### EXERCISE PASSAGE
=== Begin Enclosure ===
The full command list is too long for a first read. Users scan, find nothing familiar, and stop. The list is also the only documentation – there is no --welcome, --tips, or gradual introduction.

Severity: Medium. Reduces feature adoption.

No Tab Completion (Problem 8)

Tab does nothing useful. Users accustomed to shells, redis-cli, psql, iex, or any modern REPL will press Tab and get no response. This undermines the keyboard-first impression.

Severity: Medium. Missed opportunity for discoverability and speed.

Multi-line Input Gap (Problem 9)

The line editor is single-line only. For prompts that benefit from multi-line input (code generation, multi-step instructions), the user must type everything on one line or use \n characters. This is limiting for the primary interaction mode.

Severity: Low-Medium. Depends on usage patterns.

Summary

Strengths

Quiet default mode. Tool internals, confidence values, and planner metadata stay hidden. The user sees investigation → answer, which is the right abstraction.
Post-answer inspect window. Press I to inspect evidence is the ideal UX pattern: non-blocking, discoverable, user-initiated.
Color-coded output. Markdown rendering and mode toggles use color meaningfully without overusing it.
History navigation. Up/down arrows work naturally.
Mode confirmation. Mode changes produce immediate visual feedback.
Clean error messages. Error states are communicated without technical details.
Signal handling for SIGPIPE. Properly ignored.
=== End Enclosure ===
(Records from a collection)
=== Begin Enclosure ===
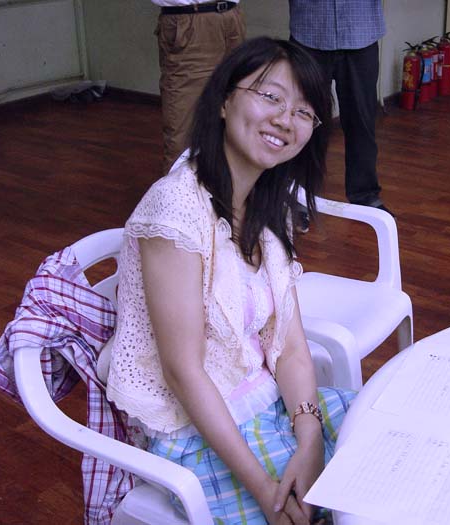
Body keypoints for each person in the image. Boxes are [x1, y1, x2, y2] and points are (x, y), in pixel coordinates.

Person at [106, 37, 355, 525]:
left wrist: (309, 439)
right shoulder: (177, 209)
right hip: (198, 434)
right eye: (271, 97)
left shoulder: (268, 208)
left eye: (304, 112)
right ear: (224, 100)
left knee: (389, 446)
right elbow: (183, 372)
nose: (285, 119)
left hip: (271, 406)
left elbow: (291, 347)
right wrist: (265, 490)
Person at [288, 0, 392, 228]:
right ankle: (300, 196)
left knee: (361, 121)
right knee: (303, 121)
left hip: (361, 33)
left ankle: (365, 195)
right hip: (310, 30)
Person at [152, 0, 246, 174]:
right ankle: (178, 192)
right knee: (183, 136)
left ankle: (222, 190)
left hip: (231, 17)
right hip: (189, 19)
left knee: (236, 125)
=== End Enclosure ===
### PROBLEM REQUIREMENTS
Set down the usability review word for word, from "No Tab Completion" down to "discoverability and speed.".

### ANSWER FOR THE TASK
No Tab Completion (Problem 8)

Tab does nothing useful. Users accustomed to shells, redis-cli, psql, iex, or any modern REPL will press Tab and get no response. This undermines the keyboard-first impression.

Severity: Medium. Missed opportunity for discoverability and speed.